- Self-portrait, 1896
- Born: 1877 Trieste, Austria
- Died: 3 November 1965 (aged 87–88) Trieste, Italy
- Education: Academy of Fine Arts, Munich
- Known for: Sculpture

= Ruggero Rovan =

Italian sculptor (1877–1965)

Ruggero Rovan (1877 – 3 November 1965) was an Italian sculptor. Rovan created "naturalistic and often very emotional sculptures," and is considered one of the greatest 20th-century sculptors and artists from Trieste.

==Biography==
Rovan was born in Trieste in 1877, into a poor family. He studied at the Scuola industriale in Trieste. He later studied with local sculptor Vittorio Güttner. One of the oldest preserved works of Rovan is the colored plaster cast bust of Arturo Fittke, signed and dated 1896 on the left shoulder. Among his early works are also My Cousin Linda (1896), as the tile suggests, a portrait of his cousin Linda, the bust Dionisio Romanelli (1897), and some self-portraits. In 1900, having fulfilled military service in Graz, he was at the Academy of Fine Arts in Munich. Among his works from the early 1900s are Il nemico, which won the Rittmeyer Prize in 1905 and was exposed at the Venice Biennale the same year, and La pensosa (1903). During the German period he produced a series of busts, including of children and youths, among which is Vittorio Güttner Junior. In 1906 he produced the plaster cast Fiore d'ombra.

In 1902 he won the Rittmeyer scholarship and went to study in Rome for three years. Among his works from the period in Rome is the Aurelio Arteta, presented in 1906 at the Milan International.
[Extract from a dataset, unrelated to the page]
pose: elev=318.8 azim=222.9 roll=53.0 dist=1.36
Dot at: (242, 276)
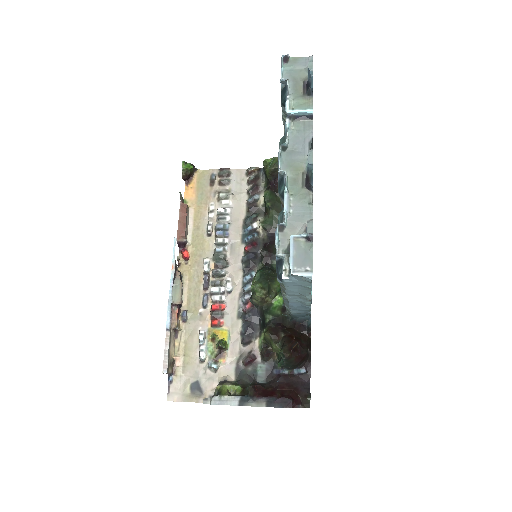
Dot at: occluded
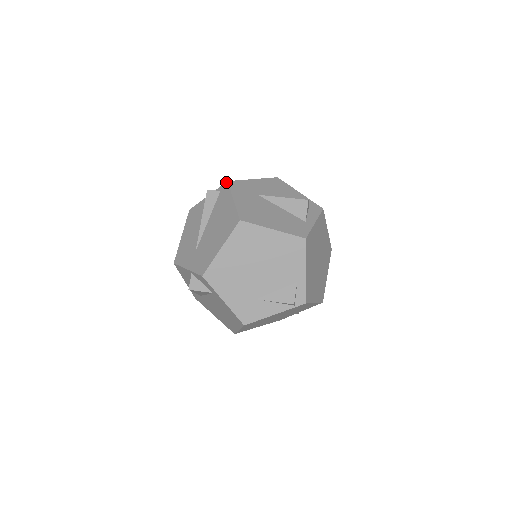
He exposed at the Venice biennale in 1905, 1920, 1948, while in 1913 he had his first personal exhibition at the Permanente di Trieste. Since 1910, he participated in the most important exhibitions, and was noticed and discussed by the "highest national and foreign critics."
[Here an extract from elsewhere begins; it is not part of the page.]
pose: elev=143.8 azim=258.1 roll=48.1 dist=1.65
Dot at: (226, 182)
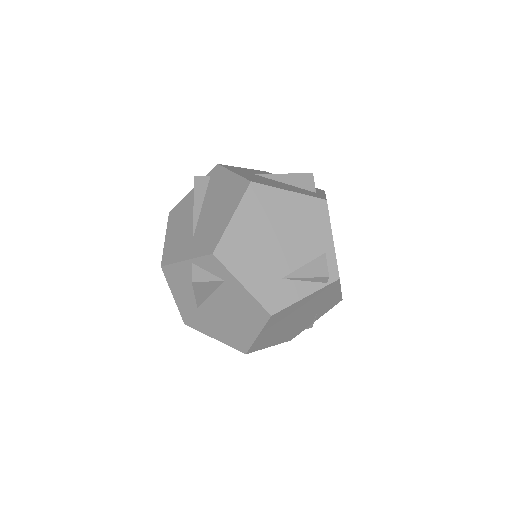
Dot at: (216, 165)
Among his works from the 1910s are the marbles Il sorriso (1910) and Bust of Alessandro Manussi (1910), and the plaster casts Natura (1910) and La madre (1913).

In the 1910s and 1920s, Rovan received some commissions for funerary monuments, completing the Tomb Huber (1914), the Tomb Simonetta (1925), and, following a project of Vito Timmel, the Tomb Mizzan (1925). He also produced the Monument Rossi Tenze de Mayer, whose cast model of the central part, called L'annegato and completed already in 1915, was the only sculpture exhibited at the 1922 Permanente di Trieste.

Il bacio, detail of the original, larger version, now lost

In the 1920s he produced his acclaimed Homo solus, which was admitted to the 1922 Venice biennale, but wasn't exposed because it was made of cast. It was exposed six years later at the county's exposition, where it was enthusiastically praised by Silvio Benco. The work is part of a cycle by the artist, preceded by In sé, created in the 1910s, and concluded with L'uomo stanco (1928). Homo solus is Rodinesque, and is particularly reminiscent of The Burghers of Calais, whose plaster cast had been exposed at the 1901 biennale. Rodinesque is also his acclaimed Il bacio (ca. 1900), whose original version is now lost.

Among his works from the 1920s is the plaster cast bust of his friend Italo Svevo, completed just one year before the demise of the writer, who died on 13 September 1928 in a car crash. Both he and Svevo were part of the circle of artists of the Caffè Garibaldi, whose works were often inspired by their dialogues, by each other's work and also by the friends artists themselves. Other members included Umberto Saba, who in 1921 dedicated his Canzoniere to his "six readers" Bazlen, Romanellis, Giotti, Schiffrer, Rovan and Bolaffio. Of this bust was said that it presents the "limpid and blunt line of the mature Rovan, that in this case well interprets the image of the writer, especially in his expression, which is hieratic and realistic." It is the only extant bust of Svevo from when the artist was still alive. Svevo much appreciated the work, and paid himself for the bronze casting, while Rovan kept the model and exposed it at several exhibitions. In 1927 he completed La carnosa, a small terracotta now at the Revoltella Museum, and in 1928 he completed the bronze Ingenua and the plaster cast Donna semplice. In 1932 he produced the plaster cast Eve. Rovan completed several other portraits of prominent intellectuals and artists of the day, including Giani Stuparich's (1934), and Scipio Slataper's (1955-56).

In 1935 he moved again to Rome, for work this time, and lived there until 1947. During this period, he also worked for the film industry at Cinecittà.

Rovan died on 3 November 1965 at the Ospedale Maggiore of Trieste.